- Job Description
- A formal document that defines the title, duties, qualifications, reporting structure, and compensation expectations for a specific role — used for hiring, classification, and performance management.
- FLSA Classification
- A US determination under the Fair Labor Standards Act of whether a role is exempt from overtime (salaried professional) or non-exempt (entitled to 1.5× pay for hours over 40 per week).
- Essential Functions
- The core duties a role must perform, as distinguished from marginal tasks — a legally significant distinction under the ADA and equivalent accessibility laws in other jurisdictions.
- Bona Fide Occupational Qualification (BFOQ)
- A job requirement that would otherwise be discriminatory but is lawfully required because it is genuinely necessary for the role's core function.
- Reporting Structure
- The chain of authority that identifies who the role reports to directly and, where applicable, which roles report to the position being defined.
- Compensation Band
- The defined salary range — minimum, midpoint, and maximum — approved for a specific role or job level, used to ensure pay equity and guide offer decisions.
- Product Roadmap
- A visual or written plan that communicates the prioritized sequence of product initiatives, features, and milestones over a defined time horizon.

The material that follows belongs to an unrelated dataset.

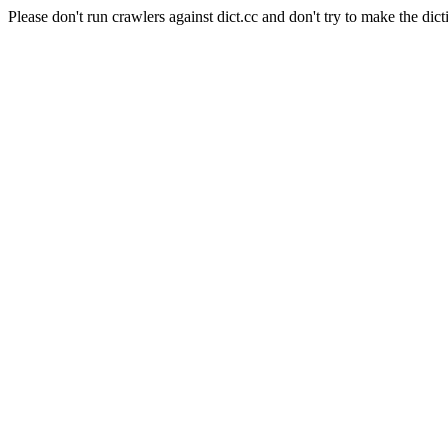
Please don't run crawlers against dict.cc and don't try to make the dict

- OKRs (Objectives and Key Results)
- A goal-setting framework that pairs a qualitative objective with 2–5 measurable key results, used to define and track a PM's quarterly or annual performance.
- Cross-Functional Collaboration
- The requirement for a PM to work across engineering, design, marketing, sales, and customer success teams without direct management authority over any of them.
- At-Will Employment
- An employment arrangement — common in most US states — in which either party may end the relationship at any time for any lawful reason, independent of the job description's defined scope.
- Pay Transparency
- The legal or voluntary practice of disclosing a role's compensation range in a job posting, required by statute in California, Colorado, New York, and several other US states.